— Велли, что случилось? — спросил я с легкой тревогой в голосе.
Она лишь покачала головой. Эта дурочка была ужасно сентиментальной, просто-таки живое воплощение индийского кинематографа. И я немного волновался, когда представлял ее Падме. Но они неплохо поладили. Падма была любезной и чуткой, как и подобает представительнице высокой касты, и Велли с энтузиазмом заявила, что госпожа Падма оказалась именно такой, какой она себе ее представляла.
В конце концов, мы все, включая Велли, выехали из Сахюна. Автопилотом машины управляла Падма. Сначала мы держали окна открытыми, однако день был ветреным и ясным, и прохладный ветер с Джихран трепал нашу одежду. Бутту захотела сидеть между мной и Велли, и Амма заняла переднее сиденье. Мы уезжали почти на целый день, поэтому Велли попросила подвезти ее в Дхарави, чтобы она могла навестить родителей. Мы остановились на оживленном перекрестке, сразу за тем местом, где прежде располагался завод по переработке сточных вод, и Велли вышла.
— Велли, возвращайся в… — начал я на тамильском.
— Да, старший брат, конечно, я приду вечером, можете не сомневаться. — Велли поцеловала свои пальцы, а потом коснулась ими щеки Аммы и сказала на ломаном английском:
— Увидимся до вечера, скоро, да, Аммачи? До свидания!
Зажегся зеленый свет, и машина уже готова была двинуться с места. Велли вдруг вспомнила, что забыла попрощаться с Падмой и побежала вдоль дороги.
— Она — сама невинность, — сказала Амма. — У этой девушки золотое сердце. Чистое золото.
— Да, она очаровательна, — с улыбкой согласилась Падма.
— Она такая грустная, — заметила Бутту. — Это потому, что она такая черная?
Амма рассмеялась, а когда мы с удивлением посмотрели на нее, сказала:
— Что такого? Если бы Велли была сейчас с нами, она бы рассмеялась первой.
Возможно, так и случилось бы. Но, как говорится, две лжи правду не сотворят. Амма подавала Бутту дурной пример. Смеяться и быть счастливым — это замечательно, однако Усовершенствованные несли на себе некоторые обязательства и могли радоваться только по поводу правильных вещей.
Падма объяснила мне, что на самом деле Бутту хотела узнать, потому ли грустила Велли, что она не была Усовершенствованной? Во время их поездки в США, Бутту замечала, что большинство афроамериканев не были Усовершенствованными, и она сделала вывод, что это связано с цветом кожи. У Велли она тоже была темной, поэтому…
Я поймал взгляд Падмы в зеркале заднего вида, ее натянутая улыбка словно говорила: «Ты правда считаешь, что я воспитываю ее расисткой?»
— Нет, Бутту, — я обнял дочку. — Велли грустит, потому что ей пришлось покинуть нас. Но теперь она с надеждой смотрит в будущее и ждет, когда мы снова увидимся.

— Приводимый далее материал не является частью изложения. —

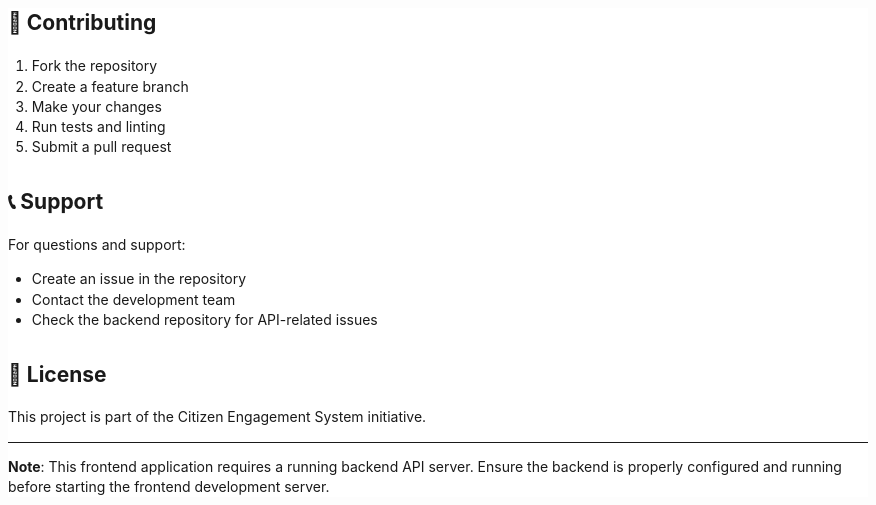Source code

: ## 🤝 Contributing

1. Fork the repository
2. Create a feature branch
3. Make your changes
4. Run tests and linting
5. Submit a pull request

## 📞 Support

For questions and support:
- Create an issue in the repository
- Contact the development team
- Check the backend repository for API-related issues

## 📄 License

This project is part of the Citizen Engagement System initiative.

---

**Note**: This frontend application requires a running backend API server. Ensure the backend is properly configured and running before starting the frontend development server.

Я тоже смотрел в будущее, а не в прошлое. Откинувшись на спинку сиденья, я слушал радостное щебетание сидевших впереди женщин, наслаждался этими мгновениями, возможностью обнимать дочь, переглядываться с женой — я до сих пор не привык к тому, что Падма была моей бывшей женой, — и вдруг меня посетила мысль, и она была подобна пассажирам, отчаянно пытающимся забраться в уходящий поезд, — мысль, что, возможно, мы вот так собрались все вместе в последний раз.
Когда она уехала в Бостон вместе с Бутту, я надеялся, что через шесть месяцев она благополучно отделается от Соллоцци. Но вероятно, жизнь с ним оказалась достаточно волнующей и богатой на события. Турок подарил ей возможность приобщиться к литературной жизни, о чем она всегда мечтала, и это желание было так велико, что ни ее, ни мой рационализм не смогли побороть его.
Поскольку Падма уехала на столь долгий срок, мне пришлось подыскивать сиделку для Аммы. Довольно быстро стало ясно, что об Усовершенствованных медсестрах стоило забыть — подобных медсестер можно было найти в какой угодно стране, но только не в Индии. К счастью, Раджан — администратор торгового зала в «Современном текстиле» — обратился ко мне и рассказал, что его дочь Велли получила диплом по уходу на дому. Он слышал, что я подыскивал сиделку, и как раз расспрашивал знакомых насчет надежных людей, которым мог бы доверить свою дочь.